TASK DETAILS — Beginning at the line that contains "İşletme Kredisi", write out every line down to the end of the records, with both ends kept and nothing added.
#### THE RECORDS
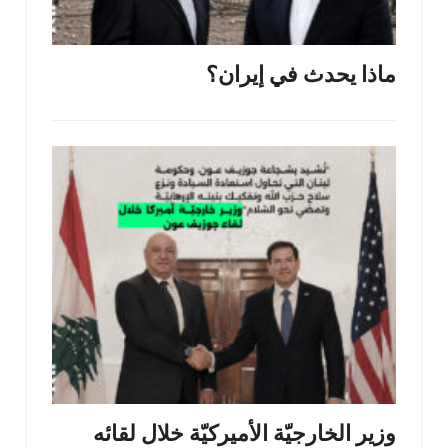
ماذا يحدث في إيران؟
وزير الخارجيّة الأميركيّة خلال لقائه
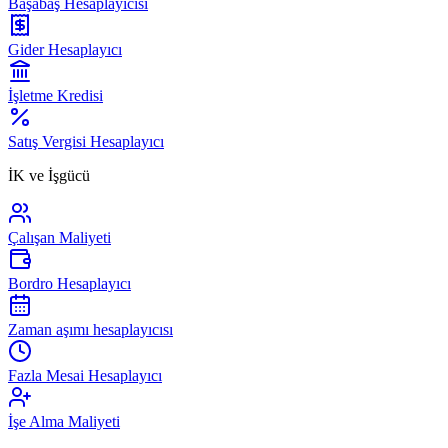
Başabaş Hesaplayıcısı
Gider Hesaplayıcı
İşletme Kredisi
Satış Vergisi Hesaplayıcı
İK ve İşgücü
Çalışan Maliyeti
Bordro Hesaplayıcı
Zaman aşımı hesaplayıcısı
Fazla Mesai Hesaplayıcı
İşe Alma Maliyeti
########
ANSWER TO THIS TASK —
İşletme Kredisi
Satış Vergisi Hesaplayıcı
İK ve İşgücü
Çalışan Maliyeti
Bordro Hesaplayıcı
Zaman aşımı hesaplayıcısı
Fazla Mesai Hesaplayıcı
İşe Alma Maliyeti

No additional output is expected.